The study didn't look at the time-eating capacity of online activity, but "it's a reasonable hypothesis," Dr. Dinges says.

The biggest sleep losers are men between the ages of 45 and 54. Remember that, darling, the next time you wake me up at 3 a.m. for snoring.

But "the real issue" as to why we are so sleep-challenged today, Dr. Dinges argues, "is the value of time. Because it's under our discretionary control, time becomes a commodity, and it becomes a great deal more valuable. For many people these days, time is worth more than money. Anything that keeps time trapped in, that eludes our discretionary ability to control time, is seen as something that's expendable."

Thus to maximize our time-use profits, we sleep less and work and shop and Facebook more. "Social factors now control time, asleep and awake," Dr. Dinges says, "even though sunset and sunrise were what we evolved by."

The true north, sleepy and free

There was a lot of yammer about national economic productivity during the recent election campaign, but in terms of addressing our fundamental capacity to be productive by getting enough sleep, Canada is still snoozing.

Sleep medicine is a board-certified medical subspecialty in the U.S., but not so here, where the Calgary police force and hospital nurses are among the few professional groups to have openly addressed the exhaustion issue. The rest of us have just grown used to being a sleepy society.

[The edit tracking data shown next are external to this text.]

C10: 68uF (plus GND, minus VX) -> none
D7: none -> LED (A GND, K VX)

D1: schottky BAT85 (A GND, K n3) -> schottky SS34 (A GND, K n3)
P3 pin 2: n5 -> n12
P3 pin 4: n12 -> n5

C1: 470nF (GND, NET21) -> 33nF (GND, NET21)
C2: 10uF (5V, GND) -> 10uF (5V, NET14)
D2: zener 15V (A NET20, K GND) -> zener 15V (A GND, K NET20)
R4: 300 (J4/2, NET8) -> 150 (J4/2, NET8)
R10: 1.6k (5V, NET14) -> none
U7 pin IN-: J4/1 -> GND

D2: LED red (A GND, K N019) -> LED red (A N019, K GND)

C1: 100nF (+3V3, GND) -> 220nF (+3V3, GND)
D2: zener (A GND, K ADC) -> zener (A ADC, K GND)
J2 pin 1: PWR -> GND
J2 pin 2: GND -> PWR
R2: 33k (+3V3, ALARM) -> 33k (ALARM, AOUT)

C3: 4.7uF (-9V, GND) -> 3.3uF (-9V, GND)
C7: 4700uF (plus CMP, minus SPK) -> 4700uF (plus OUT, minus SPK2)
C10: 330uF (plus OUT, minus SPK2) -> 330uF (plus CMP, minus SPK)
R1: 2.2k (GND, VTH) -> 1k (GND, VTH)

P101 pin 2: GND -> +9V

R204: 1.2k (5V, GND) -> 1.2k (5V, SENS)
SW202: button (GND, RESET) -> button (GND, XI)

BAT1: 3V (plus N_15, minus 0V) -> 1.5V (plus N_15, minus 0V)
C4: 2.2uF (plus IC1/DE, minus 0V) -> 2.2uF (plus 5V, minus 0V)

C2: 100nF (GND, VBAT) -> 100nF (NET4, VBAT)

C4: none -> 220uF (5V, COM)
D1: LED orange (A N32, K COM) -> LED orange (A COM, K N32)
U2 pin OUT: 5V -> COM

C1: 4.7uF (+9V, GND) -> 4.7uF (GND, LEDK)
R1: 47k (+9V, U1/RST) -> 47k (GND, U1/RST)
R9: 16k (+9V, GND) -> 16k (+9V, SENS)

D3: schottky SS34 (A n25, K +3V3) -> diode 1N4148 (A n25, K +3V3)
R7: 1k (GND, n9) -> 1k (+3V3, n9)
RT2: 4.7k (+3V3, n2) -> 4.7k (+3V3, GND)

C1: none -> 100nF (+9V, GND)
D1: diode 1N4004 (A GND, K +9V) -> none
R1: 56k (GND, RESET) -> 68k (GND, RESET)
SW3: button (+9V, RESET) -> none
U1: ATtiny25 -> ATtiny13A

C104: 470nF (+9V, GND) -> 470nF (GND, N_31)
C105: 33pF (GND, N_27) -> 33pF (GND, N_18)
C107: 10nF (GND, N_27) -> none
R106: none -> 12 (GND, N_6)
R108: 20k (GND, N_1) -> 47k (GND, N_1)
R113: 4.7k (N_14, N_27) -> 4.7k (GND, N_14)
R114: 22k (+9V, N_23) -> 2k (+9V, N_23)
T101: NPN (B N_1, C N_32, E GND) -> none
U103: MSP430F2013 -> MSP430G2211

"Sleep is the No. 1 performance enhancer for meeting the challenge of the next day," Dr. Dinges says. "We need to reprioritize sleep – make it more important than TV, more important than long commutes, more important than a lot of irrelevant social-networking activities that make us feel good. Ten minutes a day on e-mail may be enough." Radical!

His cause may be helped by sleep's emergence as one of the new darlings of scientific research. The slowly dawning recognition that sleep is essential to both self-reliance and public performance, no matter what the boss says, has "made sleep medicine kind of a fair-haired child, scientifically," Dr. Dinges declares.

"But it's also up against this huge social desire to be awake. Basically we've become addicted to a 24-hour cycle that challenges our biology."

More sleep? Perchance we dream.

Ian Brown is a feature writer for The Globe and Mail.